I Domenica di Avvento – 1 dicembre 2019
Testi della Liturgia della Parola
Is 2,1-5
Sal 121
Rom 13,1-14
Mt 24,37-44
Torna l’Avvento, in queste giornate corte, quando il buio sembra il padrone del mondo e la notte allunga la sua ombra su ogni cosa. Torna l’Avvento, come ogni anno, e rischia di diventare un’abitudine, un rito che si ripete stancamente senza dirci più nulla di nuovo.
Come nei giorni di Noè, ci racconta il Vangelo, quando l’umanità prima ancora di essere sommersa dal diluvio, sembrava annegare nell’incoscienza, nello scorrere del tempo senza qualità e senza speranza. I giorni di Noè sono i nostri giorni quando il ritmo della vita è scandito dalla voracità e dal possesso (“mangiavano e bevevano”), quando la fame di amore che ci angoscia spinge ad abbracciare ciò che è effimero.
In questa stagione in cui le tenebre sembrano sconfiggere la luce e in cui la natura si spoglia e manifesta tutta la sua fragilità, la chiesa ci invita a vegliare, ad attendere con fiducia il ritorno del Signore. E’ il tempo dell’antica invocazione, maranatha (“vieni Signore”), che è come una preziosa reliquia della struggente nostalgia dei primi cristiani che desideravano rivedere il volto del Signore Gesù. Con questa nostalgia e con questa speranza siamo chiamati a vivere il nostro tempo, con fiducia e responsabilità. Noi siamo ciò che attendiamo, e la venuta del Signore rivelerà i cuori che hanno saputo attenderlo senza farsi sopraffare dalla banalità del quotidiano. Il vero
discernimento si gioca sulla nostra capacità di tendere al Signore, di saper custodire il desiderio di Lui oltre il soddisfacimento dei nostri bisogni. E’ così che si decide della nostra vita (“uno sarà preso e l’altro lasciato”). Come un ladro nel cuore notte viene il Signore. Ma un ladro che, in modo paradossale, desidera essere atteso, vuole trovarci svegli. Non viene a portare via niente, viene a cercare noi. È un ladro perché noi ci sentiamo padroni del mondo, delle persone e della nostra vita. Gesù Cristo viene come un ladro per chi non lo riconosce come suo Signore. I suoi servi, che nella speranza vegliano custodendo la nostalgia del suo volto, lo riconosceranno Signore e Salvatore, e cammineranno nella sua luce (1° lettura).

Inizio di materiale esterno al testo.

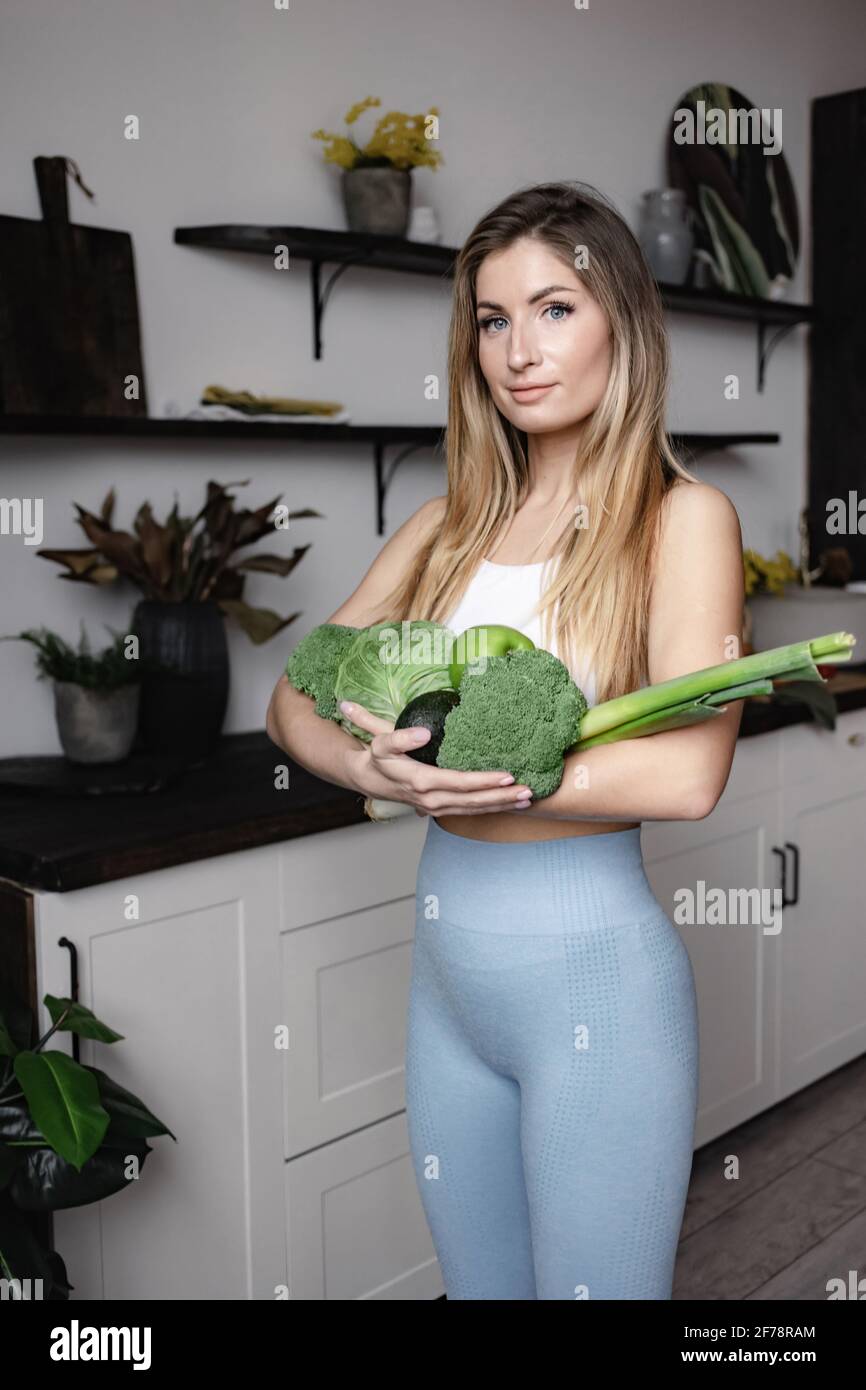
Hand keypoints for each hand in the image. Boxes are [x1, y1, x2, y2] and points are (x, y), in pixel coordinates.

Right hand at [339, 700, 533, 815]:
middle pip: (473, 801)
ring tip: (527, 799)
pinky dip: (490, 808)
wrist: (368, 778)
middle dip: (502, 797)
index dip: (485, 781)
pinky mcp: (441, 808)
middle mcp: (432, 800)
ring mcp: (436, 807)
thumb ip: (400, 737)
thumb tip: (424, 732)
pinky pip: (469, 811)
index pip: (460, 783)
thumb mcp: (382, 741)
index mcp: (422, 782)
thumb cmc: (379, 757)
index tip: (508, 775)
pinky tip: (509, 803)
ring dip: (501, 805)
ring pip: (474, 809)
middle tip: (528, 791)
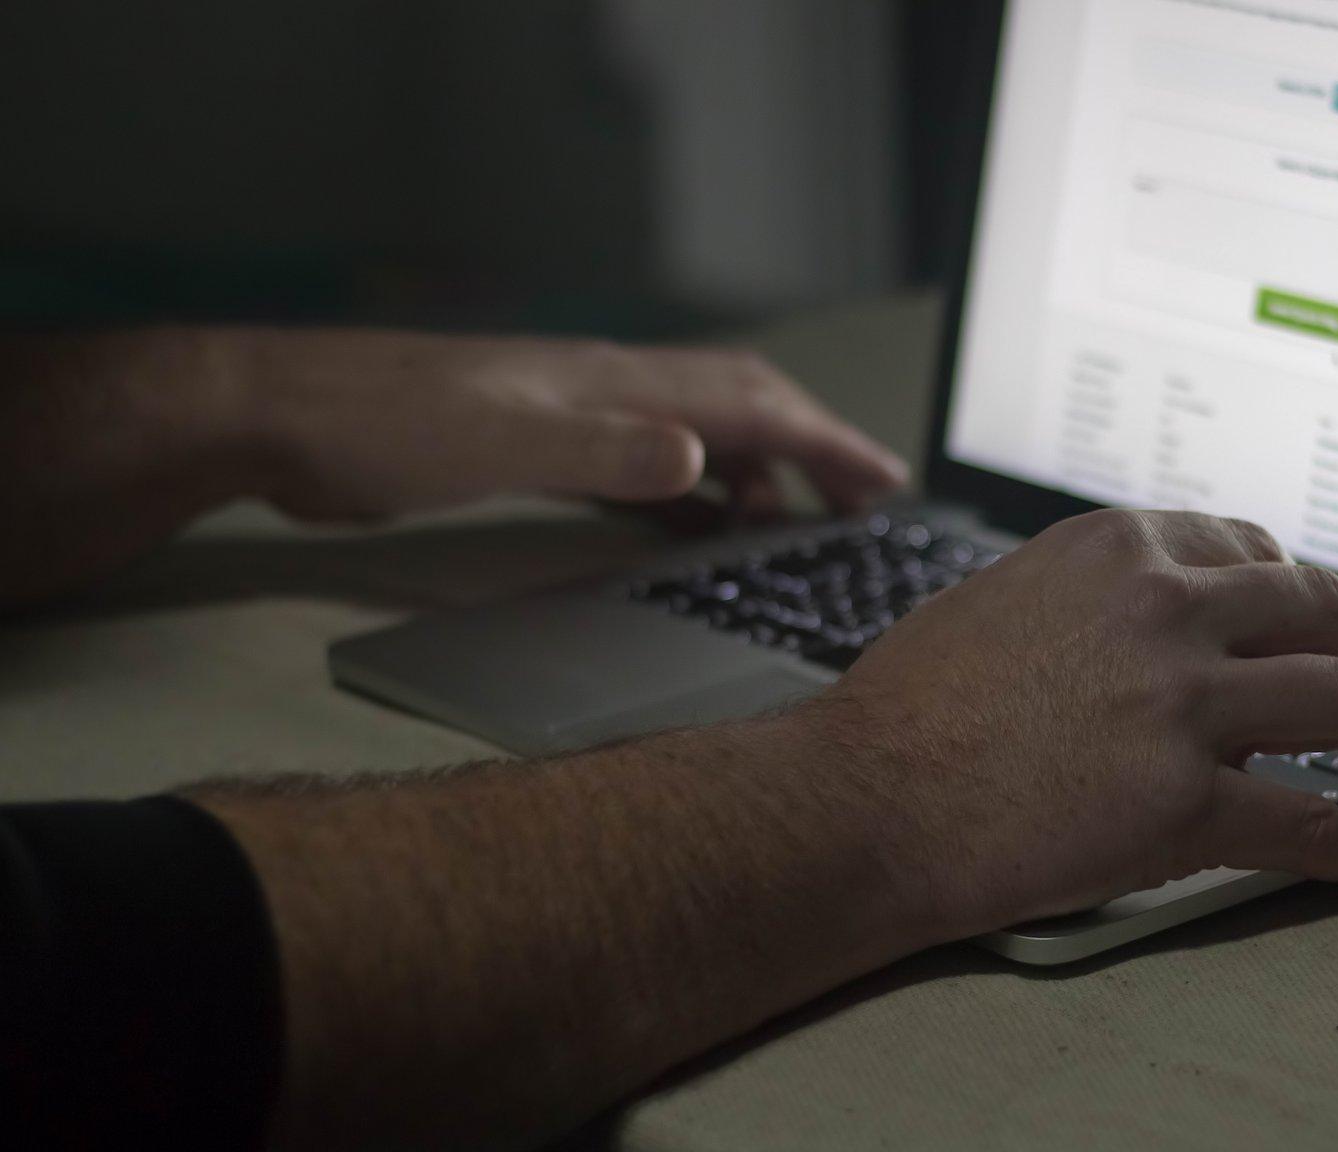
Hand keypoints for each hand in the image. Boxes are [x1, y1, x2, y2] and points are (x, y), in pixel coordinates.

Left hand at [223, 327, 907, 522]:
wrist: (278, 416)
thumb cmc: (378, 427)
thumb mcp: (498, 443)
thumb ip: (603, 452)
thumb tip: (701, 457)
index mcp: (613, 386)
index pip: (749, 406)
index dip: (825, 443)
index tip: (885, 482)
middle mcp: (606, 394)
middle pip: (738, 411)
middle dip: (811, 451)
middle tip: (864, 503)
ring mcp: (571, 419)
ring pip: (695, 440)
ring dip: (755, 477)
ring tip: (797, 525)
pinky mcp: (535, 450)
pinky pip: (643, 472)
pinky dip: (689, 500)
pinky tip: (694, 533)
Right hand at [815, 508, 1337, 935]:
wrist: (862, 796)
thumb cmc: (909, 708)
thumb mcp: (1005, 601)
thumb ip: (1093, 602)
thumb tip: (1148, 632)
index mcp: (1119, 551)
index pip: (1254, 551)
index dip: (1306, 590)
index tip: (1323, 618)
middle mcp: (1164, 609)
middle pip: (1320, 612)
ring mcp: (1180, 702)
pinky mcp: (1183, 799)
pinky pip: (1307, 820)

Inizia il nuovo anno liturgico, e la chiesa annuncia che la storia non annega nel buio, ma che i cristiani che sanno attendere nel buio già intravedono le prime luci dell’aurora. “Di fronte ai cambi che scuotono la storia, donaci di sentire sulla pelle i brividi dei cominciamenti. Attendere è sempre segno di speranza. Rendici ministri dell’attesa” (don Tonino Bello).